Plusieurs années plus tard, alors que j’étais déjà au lycée, le sujet des légendes et contes fut traité en classe et me rappela le tapageur de Loèche. Je revis le paysage valaisan. Cette vallée close qui abonde en histoires d’esprits, contes et légendes. Qui se transmettent de famille en famille depuis le moyen âge. Je me souviens des longues soirées d’hiver pendant lesquelles les grands nous faisaient peur avec leurs histoires de fantômes. Encore aujourd’hui j’ai froid dans le dos quand je pense aux pauvres âmes qui errent dans les champs et les landes.
Pourtant il est connu que les lycéens à l’âge ingrat savent tout et savent mieux. L’explication par Renatus Cartesius et son „Cogito ergo sum“ était également derrière nous.

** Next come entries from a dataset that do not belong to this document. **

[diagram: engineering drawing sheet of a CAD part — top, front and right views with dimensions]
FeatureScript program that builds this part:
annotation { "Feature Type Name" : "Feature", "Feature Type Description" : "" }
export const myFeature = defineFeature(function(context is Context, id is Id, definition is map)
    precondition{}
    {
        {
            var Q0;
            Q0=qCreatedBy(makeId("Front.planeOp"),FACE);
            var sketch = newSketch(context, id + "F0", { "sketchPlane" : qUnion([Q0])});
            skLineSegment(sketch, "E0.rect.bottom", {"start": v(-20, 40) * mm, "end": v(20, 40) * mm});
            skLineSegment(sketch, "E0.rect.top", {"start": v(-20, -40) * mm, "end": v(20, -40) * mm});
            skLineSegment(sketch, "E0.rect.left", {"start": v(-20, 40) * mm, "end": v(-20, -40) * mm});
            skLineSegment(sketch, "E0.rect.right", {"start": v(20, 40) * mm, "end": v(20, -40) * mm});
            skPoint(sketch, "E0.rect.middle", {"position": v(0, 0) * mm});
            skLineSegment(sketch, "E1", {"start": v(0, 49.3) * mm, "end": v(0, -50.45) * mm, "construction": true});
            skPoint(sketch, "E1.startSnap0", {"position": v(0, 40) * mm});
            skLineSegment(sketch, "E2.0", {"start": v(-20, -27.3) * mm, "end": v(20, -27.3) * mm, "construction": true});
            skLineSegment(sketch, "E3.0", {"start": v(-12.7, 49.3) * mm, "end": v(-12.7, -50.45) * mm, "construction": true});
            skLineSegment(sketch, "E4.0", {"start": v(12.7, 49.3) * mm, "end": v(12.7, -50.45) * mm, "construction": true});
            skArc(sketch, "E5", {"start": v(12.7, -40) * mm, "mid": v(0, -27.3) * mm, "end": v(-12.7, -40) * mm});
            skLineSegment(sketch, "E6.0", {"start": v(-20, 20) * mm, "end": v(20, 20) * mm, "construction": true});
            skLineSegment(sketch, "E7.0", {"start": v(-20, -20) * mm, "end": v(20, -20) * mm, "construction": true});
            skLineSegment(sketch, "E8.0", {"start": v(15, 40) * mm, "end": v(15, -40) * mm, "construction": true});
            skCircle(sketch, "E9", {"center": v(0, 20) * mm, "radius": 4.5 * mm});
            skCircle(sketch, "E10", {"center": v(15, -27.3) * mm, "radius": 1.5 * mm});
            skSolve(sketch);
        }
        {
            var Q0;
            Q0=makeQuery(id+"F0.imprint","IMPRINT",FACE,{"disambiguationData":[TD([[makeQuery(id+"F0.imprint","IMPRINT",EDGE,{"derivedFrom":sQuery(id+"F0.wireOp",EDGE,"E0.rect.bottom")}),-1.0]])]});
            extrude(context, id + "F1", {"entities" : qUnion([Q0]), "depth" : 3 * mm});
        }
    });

Evidemment, les fantômes n’existent pas. Ils proviennent du passé le plus sombre. Du temps de l’ancien régime. Du temps où l’église menaça avec l’enfer, où le quotidien fut ennuyeux, réglé et monotone. Dans ce contexte dans lequel la superstition et le savoir cohabitaient, les pauvres âmes furent que des acteurs importants des histoires d’épouvante. Des histoires plaisantes, de la littérature intéressante. Et rien d’autre.
N’empêche que j’avais réellement entendu le tapageur.